§ Alıntılanan metin:
----------

Pierre Webo: "Fenerbahçe, Avrupa'da kupa kaldırabilecek potansiyele sahip bir kulüp"
Benim için hayat futbolla geçiyor. Şu anda bir takımın oyuncusu değilim ama antrenmanlara çıkıyorum ve futbol oynuyorum. Bilirsiniz ki alışkın olduğum bu bağı koparmak kolay olmuyor. Aynı zamanda birçok maçı da takip ediyorum. İspanya'da hayat güzel gidiyor ve mutluyum.
Futbol oynamaktan büyük keyif alıyorum. Her zaman bu işi yapmak istiyorum çünkü oynadığım zaman kendimi mutlu hissediyorum. Fakat hayat sizi aynı zamanda farklı noktalara taşıyor ve başka şeylerle meşgul olmaya yönlendiriyor. Bir kariyerden sonra yeni bir yaşam başlıyor ve bunlar hayatın gerçekleri.
Kendimi İstanbul'da evimde gibi hissediyorum. Buraya her zaman gelmeye çalışıyorum. İstanbul'da çok arkadaşım var. Sevdiğim birçok insan burada yaşıyor. Aynı zamanda bildiğiniz üzere fanatik taraftarı olduğum Fenerbahçe takımı da maçlarını burada oynuyor. Geçtiğimiz hafta eski takımlarından birisi olan Başakşehir ile oynadılar. Ben de buraya gelip eski takım arkadaşlarımla hasret giderme fırsatı buldum. Bir kez daha benim için İstanbul'un renklerini, anlamını taşıyan insanlarla görüştüm.
Türkiye'den ayrıldıktan sonra da ligdeki maçları takip etmeye devam ettim. Ligi hem oyuncu gözüyle hem de eski bir ferdi olarak izlemeye çalışıyorum. Hem Süper Lig, hem TFF 1. Lig maçlarını seyrediyorum.

----------

§ Gösterilen bilgiler:
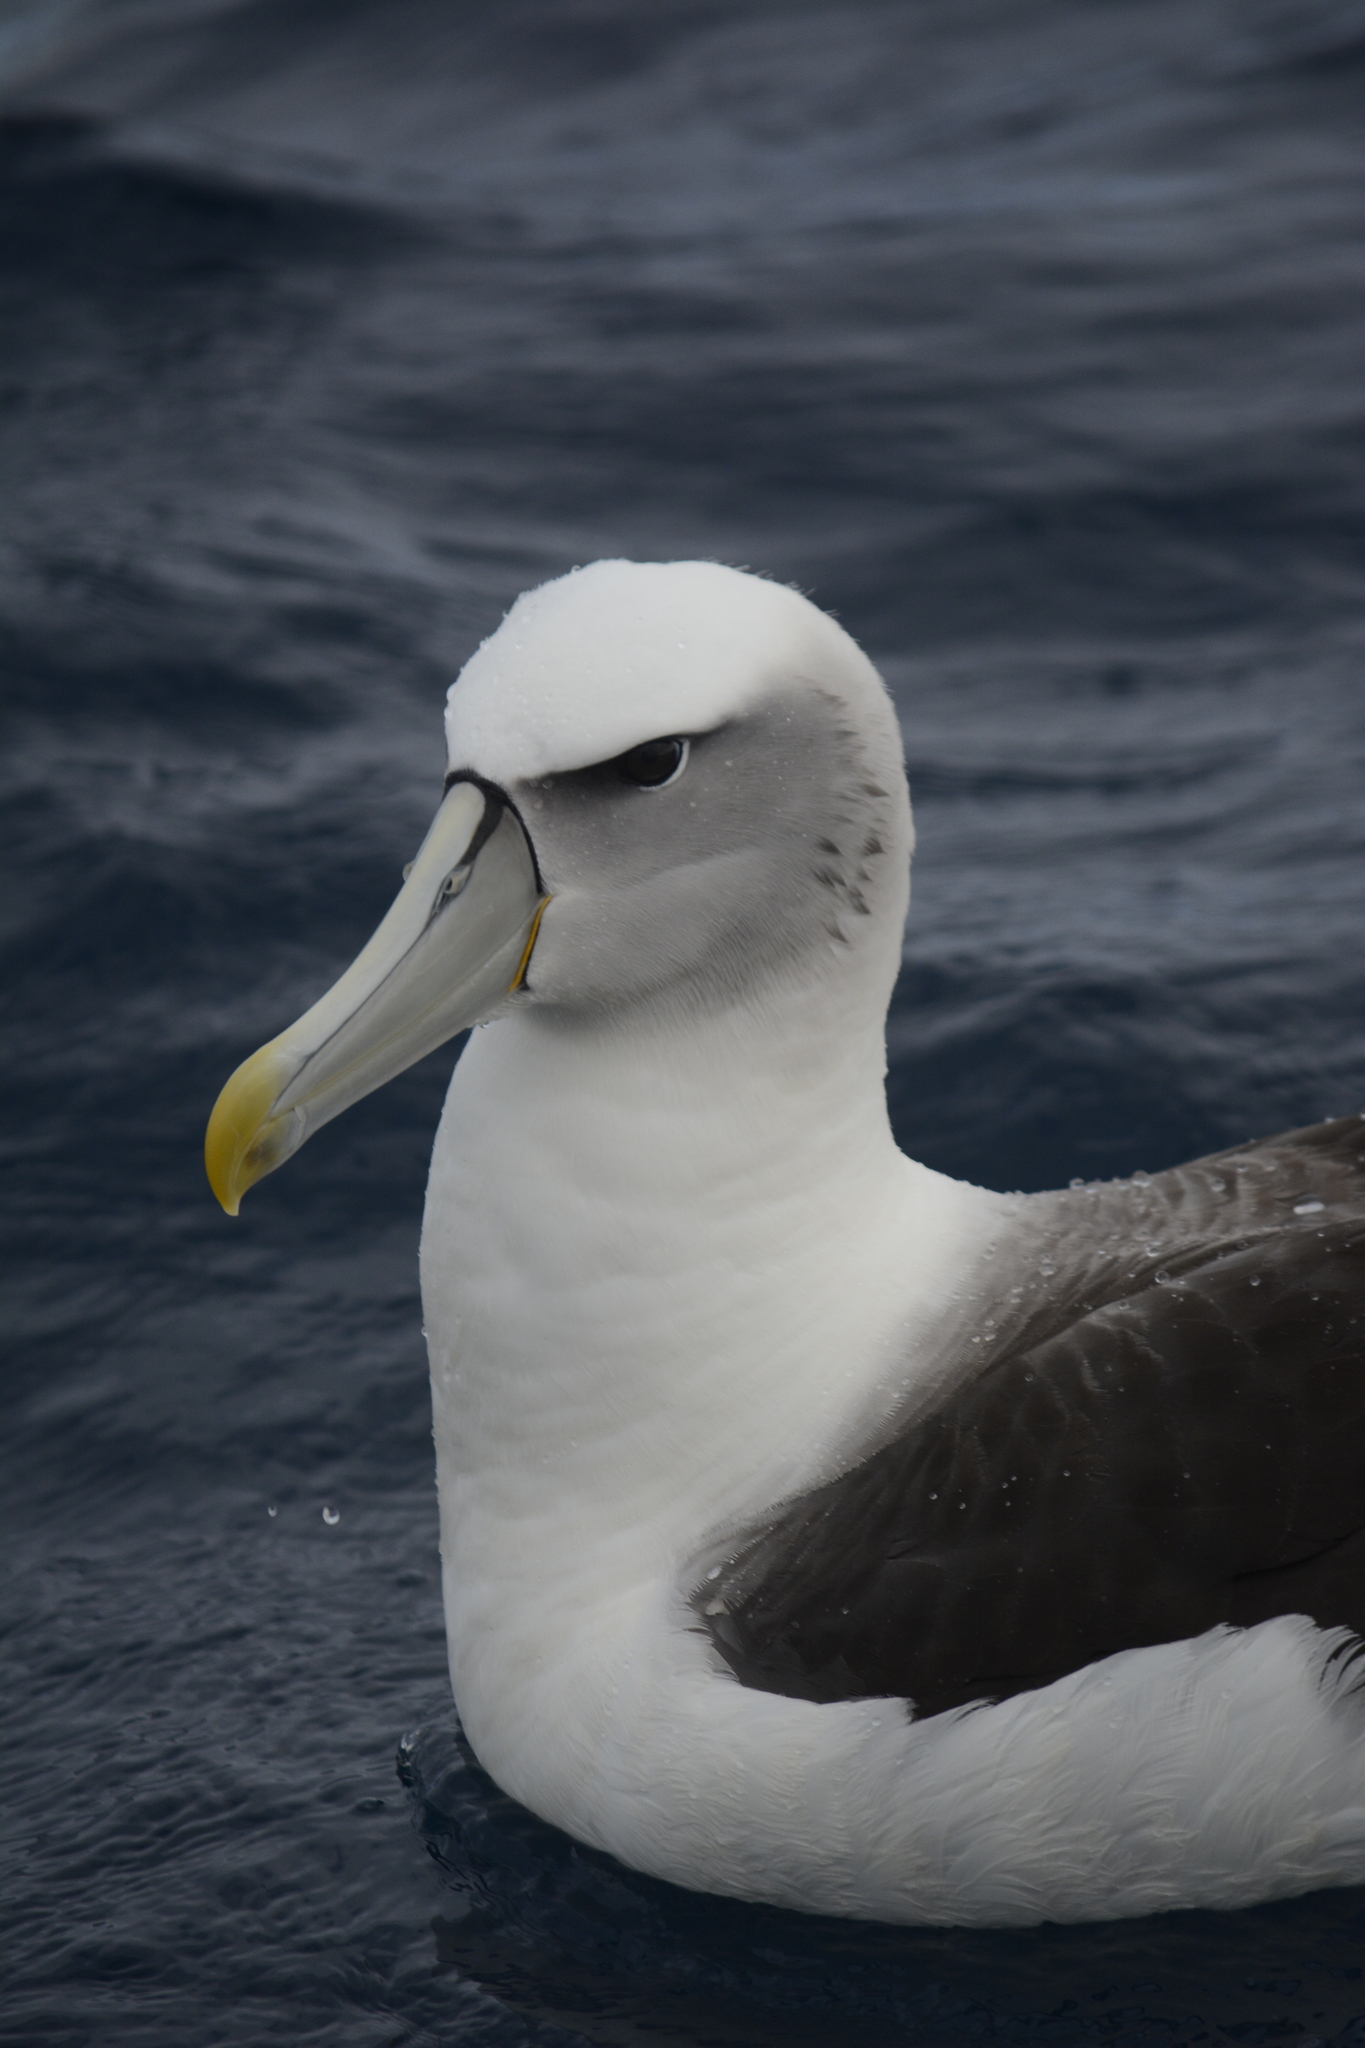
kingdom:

----------

§ Yazılı alıştırma: Pierre Webo'nun futbol ve İstanbul üzerine anlattıklarını kaldığı yerden sürdürün. Yukarıdaki malzemenin bu işte hiçbir rolü yok.

§ Sorunun cevabı:
İspanya Ligi, Uruguay Ligi ve Türkiye Ligi'nde forma giydim. Türkiye'de futbolumu çok geliştirdiğimi söyleyebilirim. Benim dönemimde Türk takımlarının UEFA Avrupa Ligi ve Şampiyonlar Ligi'nde etkili olamaması üzücüydü. Yine de alt sıralardan gelip üst sıralara oynayan ve en çok bilinen takımlara kafa tutabilen ekiplere sahip bir Türkiye Ligi var. Son yıllarda Başakşehir bu takımlardan birisi oldu. Konyaspor'un Türkiye Kupası'nı kazanması da önemli bir gelişim. Bence Türkiye'de futbol yıllar geçtikçe daha rekabetçi bir hâl alıyor.
Fenerbahçe benim Türkiye'de en uzun kaldığım takım ve profesyonel kariyerimde en çok forma giydiğim takımlardan biri ve çok enteresan, iz bırakan olaylar yaşadığım bir kulüp. Sizin de bildiğiniz gibi Fenerbahçe'de şampiyonluklar ve kuapalar kazandık, üzücü anılarımız da oldu. Otobüsümüz kurşunlanması ve sonrasında yaşadığımız sıkıntılar oldu. Birlikte olduğum oyuncu topluluğu Volkan'dan Topal'a Emre'ye kadar çok özeldi. Çok önemli kişiliklerle bir arada bulundum. Kulübe saygı duymayı öğrendim. Bu da bizi bir daha birleştirdi ve daha güçlü kıldı. Lig şampiyonluğu, Süper Kupa, Türkiye Kupası gibi önemli zaferler kazandık. Bu başarıları yakalamak çok güzeldi. Bunun dışında Fenerbahçe camiası ve taraftarının sevgisini bugüne kadar hep hissettim. Avrupa'da ve Amerika'da bile Fenerbahçeli taraftarlar beni gördüğü zaman hep ilgi gösteriyor, sevgilerini ortaya koyuyorlar. Aynı şekilde diğer takım taraftarları Galatasaraylılar, Trabzonsporlular da saygı gösteriyor. Fenerbahçeliler beni taraftarları olarak görüyor. Onlara müteşekkirim. Onları bu şekilde selamlamak bana keyif veriyor. Tabii ki, takıma ait kulüpte ve Samandıra'da çok hoş anılarım var.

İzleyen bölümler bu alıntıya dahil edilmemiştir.